BOE Value at KakwaThe investment community will only yawn at a project like Kakwa, where in to years from now, and only after a 600 million dollar spend it will start producing. My guess is that with a 90 mmcf gas plant the production will be significantly under 30,000 boe a day. Not significant, costly to get online, and no rampup or build out production projection.
Liquids rich plays are expensive, and kakwa struggle for many years and billion in capex to get four gas plants in place and over 1B or processing capability, liquids handling, pipeline, etc. Management is not coming clean with the real costs associated with ATTACHIE it is a deep money pit.

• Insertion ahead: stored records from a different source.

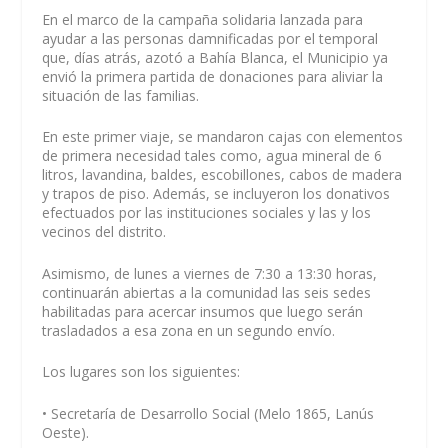
En el marco de la campaña solidaria lanzada para
ayudar a las personas damnificadas por el temporal
que, días atrás, azotó a Bahía Blanca, el Municipio ya
envió la primera partida de donaciones para aliviar la
situación de las familias.
En este primer viaje, se mandaron cajas con elementos
de primera necesidad tales como, agua mineral de 6
litros, lavandina, baldes, escobillones, cabos de madera
y trapos de piso. Además, se incluyeron los donativos
efectuados por las instituciones sociales y las y los
vecinos del distrito.
Asimismo, de lunes a viernes de 7:30 a 13:30 horas,
continuarán abiertas a la comunidad las seis sedes
habilitadas para acercar insumos que luego serán
trasladados a esa zona en un segundo envío.
Los lugares son los siguientes:
• Secretaría de Desarrollo Social (Melo 1865, Lanús
Oeste).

Now instead of the investment community getting excited about Kakwa ramping up to capacity, more than 220,000 boe a day, they are watching a capex contrained project well management sets is eyes on projects that are money, have little or no immediate return.
Kakwa revenue per boe is like this 31% gas, 9% NGL's 60% condensate.
Yesterdays spot prices with canadian dollar at 81.05
Gas 3.98 aeco
NGL 20.00 boe
Condensate 70.38 = 86.83 canadian
Per boe revenue = (.31 *3.98*6) + (.09 * 20) + (.60*86.83) = 61.03 a boe
At kakwa a well could produce 2000 boe for its first 90 day of production, it would CF 11,034,144 dollars in the first 90 days. If the well pays back that fast, and immediately adds to cash flow a management team that slows down production to pursue a 2% reduction in decline rates are idiots.
New wells would be new production and should not be encumbered by this bad hedges and failed risk managment strategies.
At 180,000 boe at this prices Kakwa could product 4 billion dollars in cash flow, if the commodity prices were not hedged.
So management needs to smarten up is my opinion. This is an opportunity of a lifetime, and Kakwa has never had the opportunity to perform in this type of price enviroment. Management needs to get off their high horse and do the right thing for shareholders.